— START OF MATERIAL SHOWN —

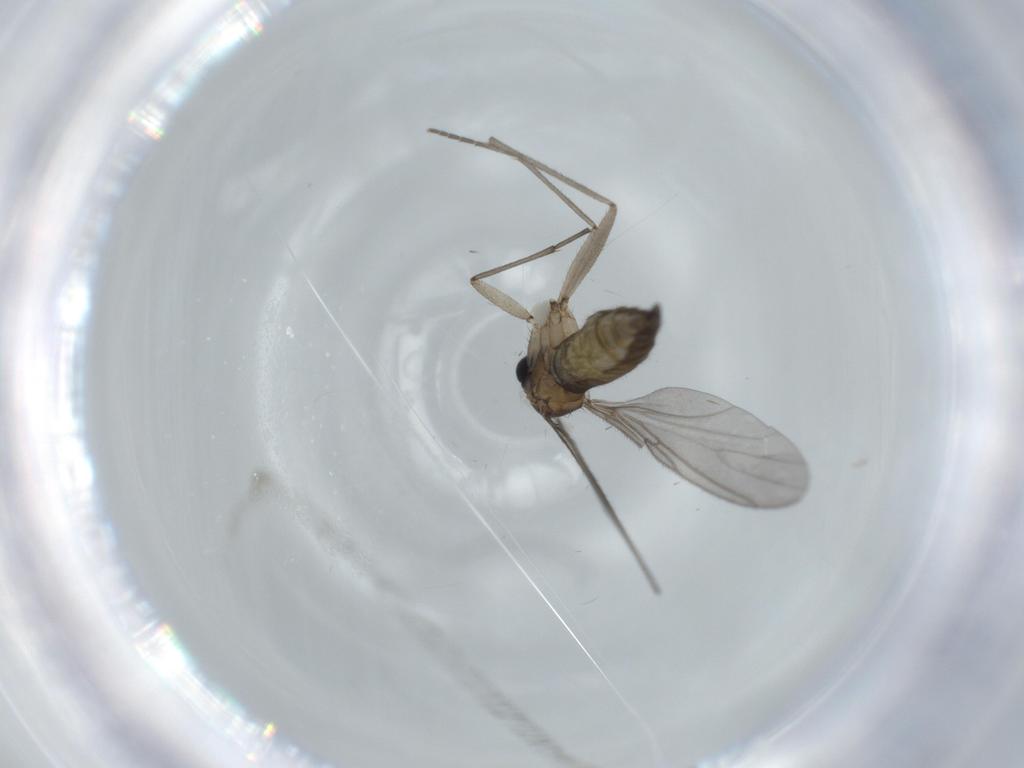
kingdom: Animalia
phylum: Arthropoda
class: Insecta
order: Diptera
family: Sciaridae
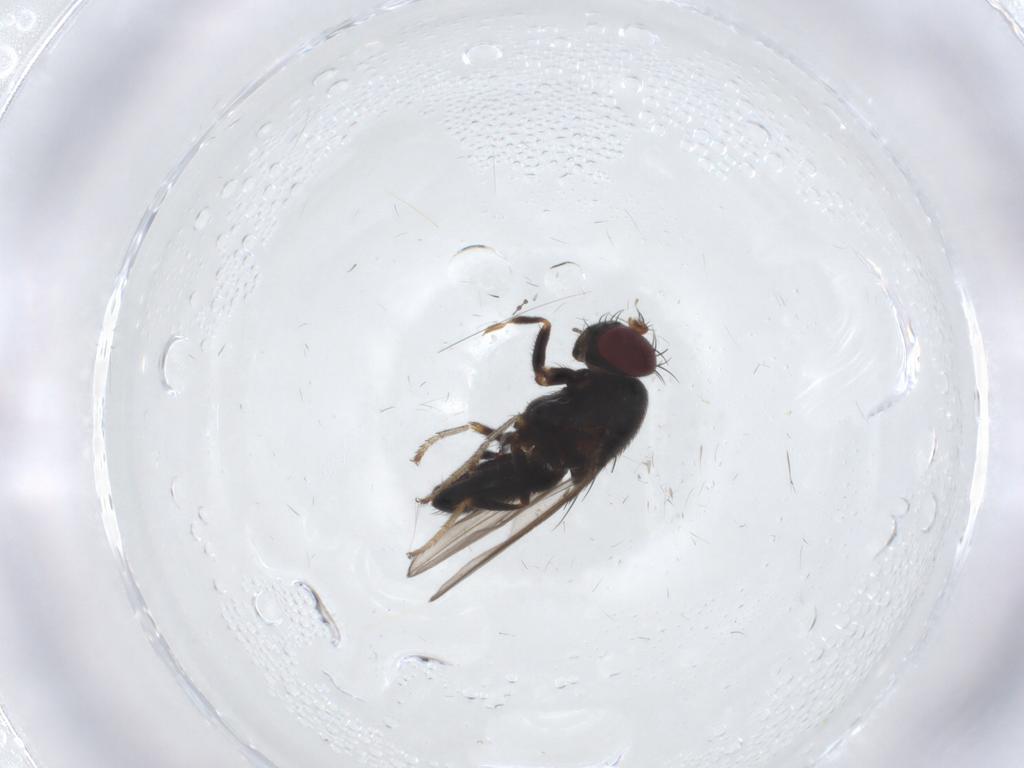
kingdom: Animalia
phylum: Arthropoda
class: Insecta
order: Diptera
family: Ephydridae
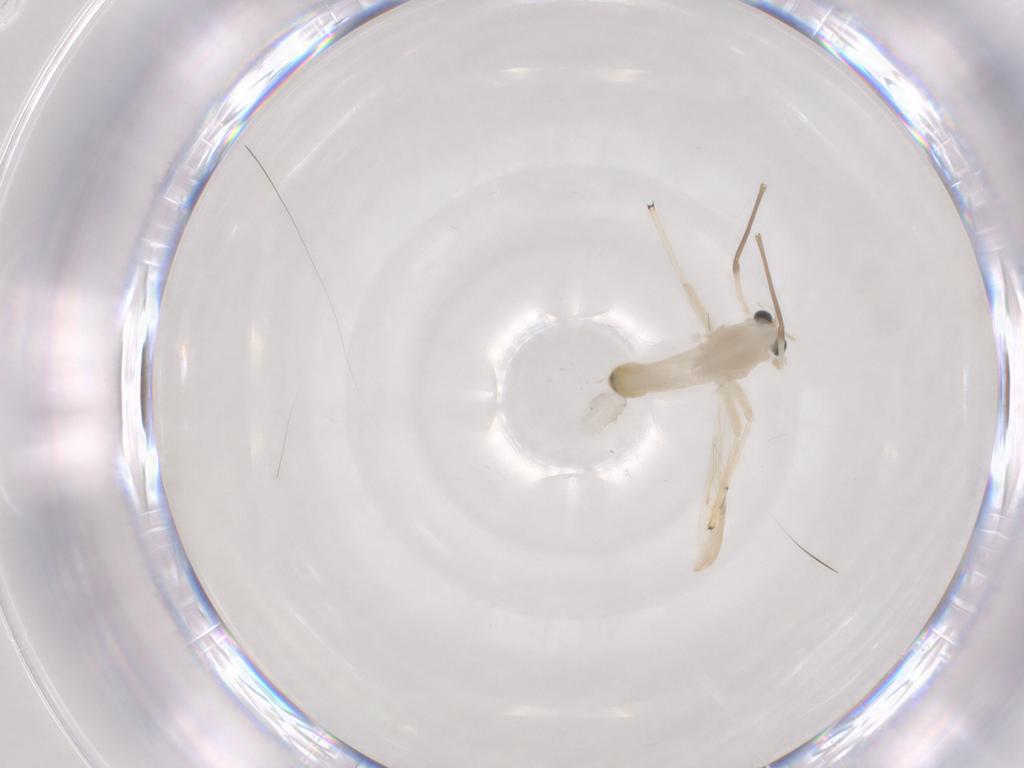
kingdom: Animalia
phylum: Arthropoda
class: Insecta
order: Diptera
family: Chironomidae
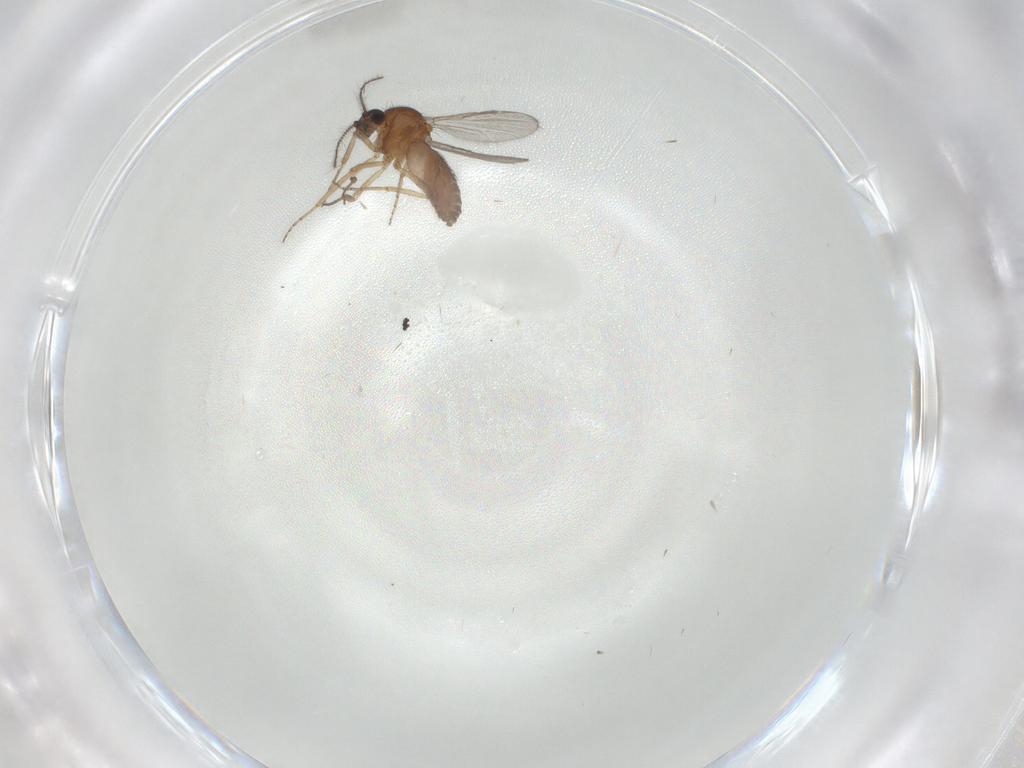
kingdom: Animalia
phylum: Arthropoda
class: Insecta
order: Diptera
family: Ceratopogonidae
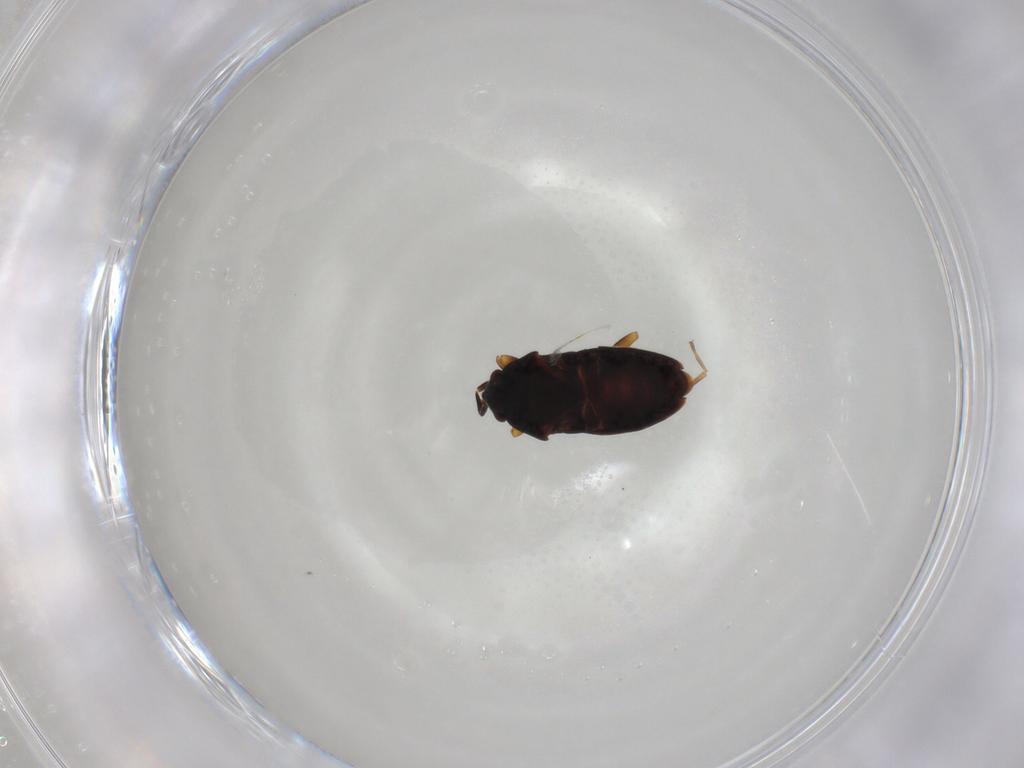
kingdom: Animalia
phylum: Arthropoda
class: Insecta
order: Hemiptera
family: Rhyparochromidae
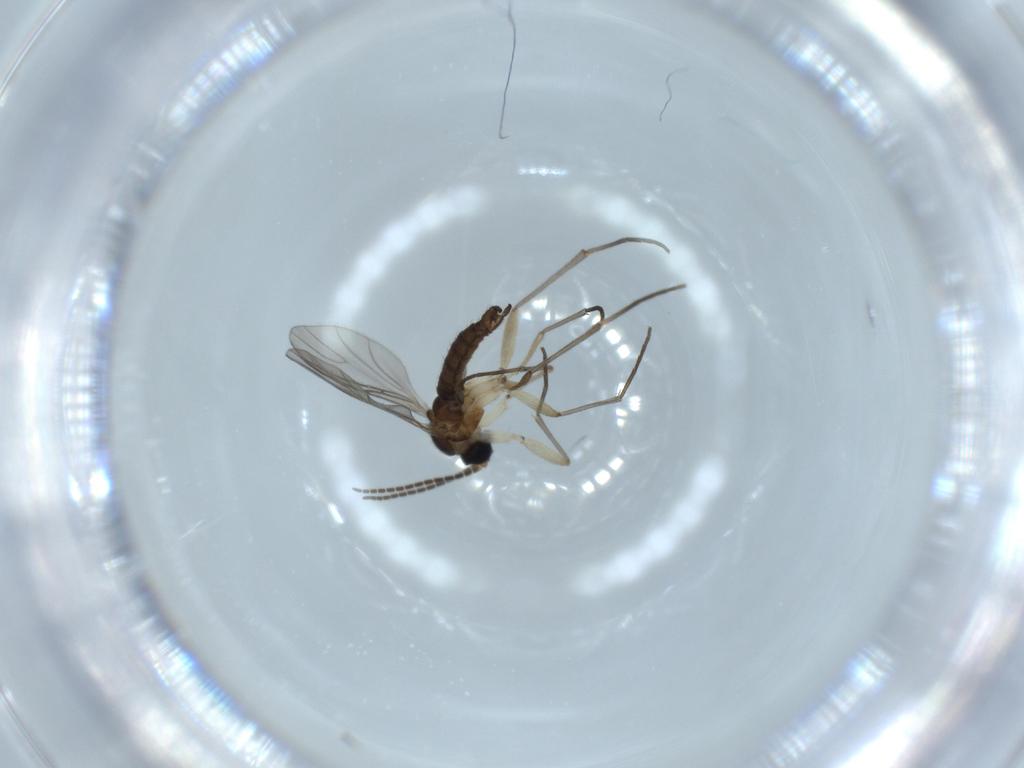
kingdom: Animalia
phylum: Arthropoda
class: Insecta
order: Diptera
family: Sciaridae
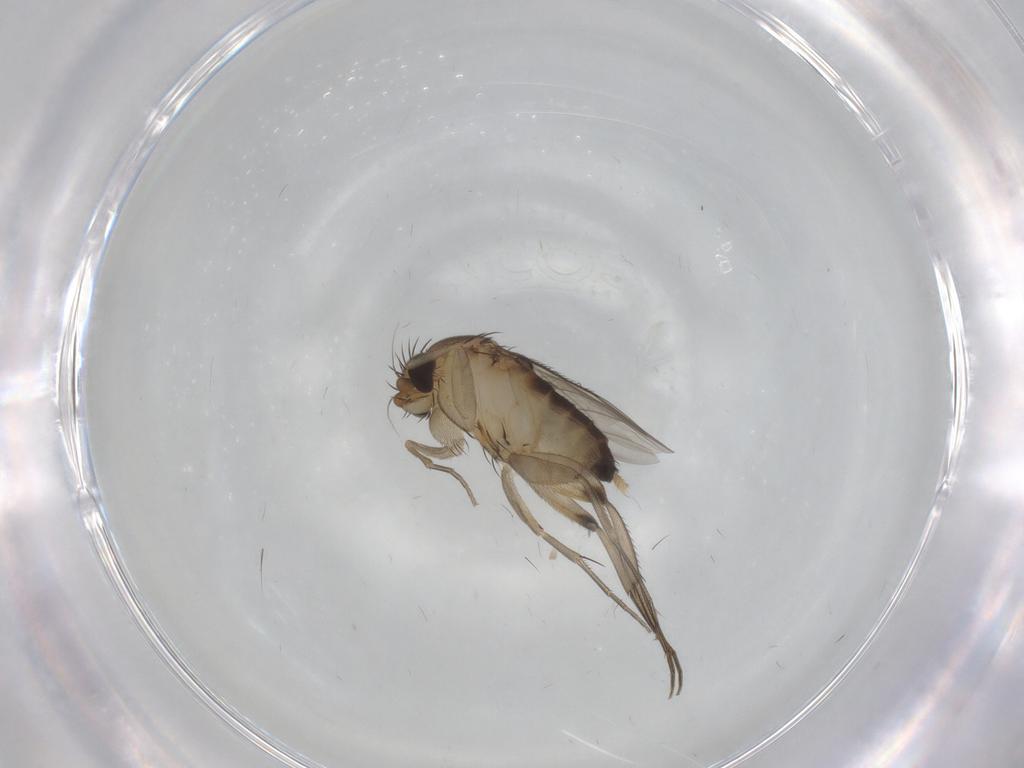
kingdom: Animalia
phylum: Arthropoda
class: Insecta
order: Diptera
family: Phoridae
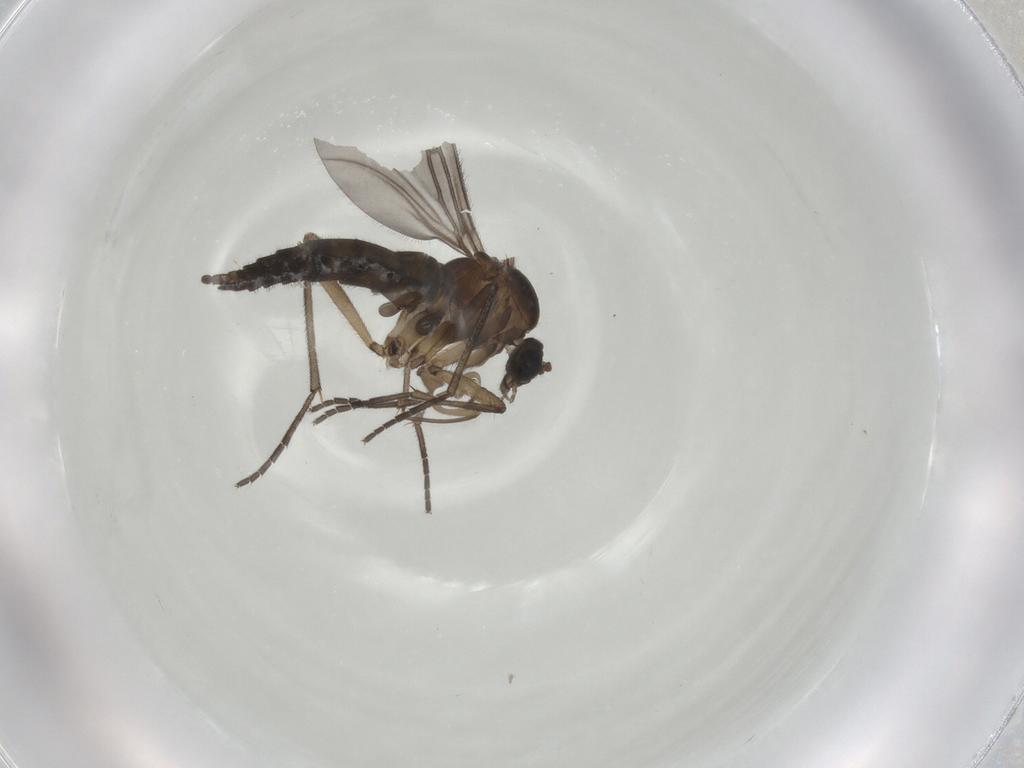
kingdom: Animalia
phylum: Arthropoda
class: Insecta
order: Diptera
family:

— END OF MATERIAL SHOWN —

▶ _WORK TO BE COMPLETED_:
Please pick out and copy every line in the records above that contains the word "family". Case counts.

▶ _CORRECT OUTPUT_:
family: Sciaridae
family: Ephydridae
family: Chironomidae
family: Ceratopogonidae
family: Rhyparochromidae
family: Sciaridae
family: Phoridae
family:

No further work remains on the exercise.